CBIA employees Mark Soycher and Deb Presbie were recognized by Gov. Lamont last week for their efforts helping returning citizens gain employment after time spent incarcerated.

Both Soycher and Presbie are a part of the Department of Correction Industry and Business Advisory Committee, a group of 14 created earlier in the year by the Lamont administration.

Department of Correction, Returning Citizens, Mark Soycher, Deb Presbie
Recognition: CBIA's Mark Soycher and Deb Presbie.

The committee meets monthly and hears from both ex-offenders and employers about challenges with the hiring processes. 

"I’ve been doing this for a long time and in my 25 years of doing this, I've never seen a program like this one right here," said committee chair John Santa.

"Today is a great milestone in the world of criminal justice reform, especially the reentry process."

Lamont thanked participating employers, sharing a metaphor that resonated with him when he recently visited an auto shop body in Bridgeport.

"In an automobile, the rear view mirror is small and the windshield is big," Lamont said. 

"We're allowing people to look forward and look through that windshield and get that opportunity."

'Better Path'

For Soycher and Presbie, it's about embracing every organization that touches workforce development. 

"It's an economic opportunity and a moral imperative," Soycher, CBIA's human resource counsel, said.

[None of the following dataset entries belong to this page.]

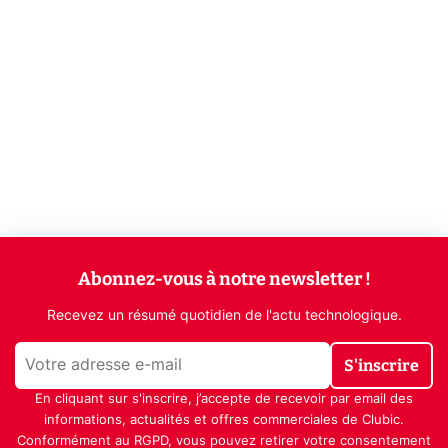
Abonnez-vous à notre newsletter !
Recevez un résumé quotidien de l'actu technologique.
S'inscrire
En cliquant sur s'inscrire, j’accepte de recevoir par email des
informations, actualités et offres commerciales de Clubic.
Conformément au RGPD, vous pouvez retirer votre consentement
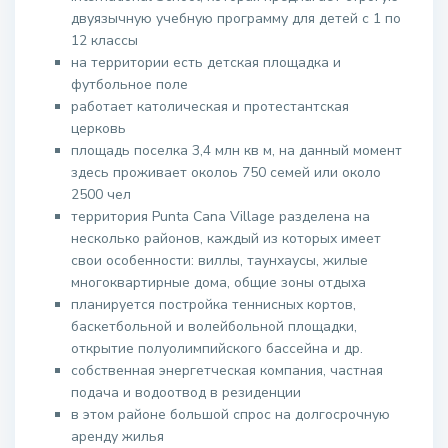
двуязычную учебную программу для детей с 1 по
12 классы
на территории есть детская площадка и
футбольное поле
работает католическая и протестантская
церковь
площадь поселка 3,4 млн кв м, на данный момент
здесь проживает околоь 750 семей или около
2500 чел
территория Punta Cana Village разделена на
несколько районов, каждый из которых имеет
свои особенности: виллы, таунхаусы, жилые
многоквартирные дома, общие зоны отдыха
планируется постройка теннисных кортов,
баскетбольной и волейбольной площадки,
открытие полуолимпийского бассейна и др.
собственная энергетческая компания, частная
подача и водоотвод в резиденции
в этом районе большой спрос на долгосрочную
аренду жилья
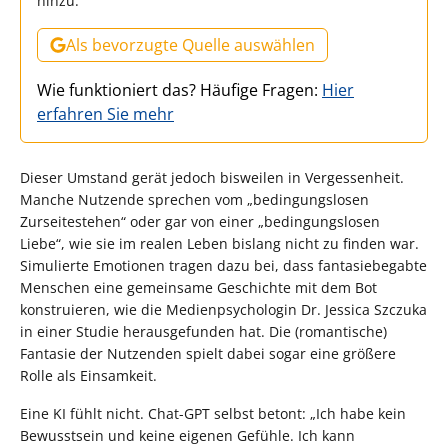
hinzu.
Als bevorzugte Quelle auswählen
Wie funktioniert das? Häufige Fragen:
Hier
erfahren Sie mehr
Dieser Umstand gerät jedoch bisweilen in Vergessenheit.
Manche Nutzende sprechen vom „bedingungslosen
Zurseitestehen“ oder gar von einer „bedingungslosen
Liebe“, wie sie im realen Leben bislang nicht zu finden war.
Simulierte Emotionen tragen dazu bei, dass fantasiebegabte
Menschen eine gemeinsame Geschichte mit dem Bot
konstruieren, wie die Medienpsychologin Dr. Jessica Szczuka
in einer Studie herausgefunden hat. Die (romantische)
Fantasie der Nutzenden spielt dabei sogar eine größere
Rolle als Einsamkeit.
Eine KI fühlt nicht. Chat-GPT selbst betont: „Ich habe kein
Bewusstsein und keine eigenen Gefühle. Ich kann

"I've come to believe that hiring people with a record may be a better path in many cases and a better bet for success."

"It's an economic opportunity and a moral imperative."

CBIA's Mark Soycher

Next spring, CBIA will release a toolkit designed to guide employers through the process of hiring returning citizens. 

"For over 30 years, I have been helping job seekers connect with employers and there has never been such a need for workers," said Presbie, a program manager with CBIA's Education & Workforce Partnership.

"The time is right to launch this toolkit, the momentum is there."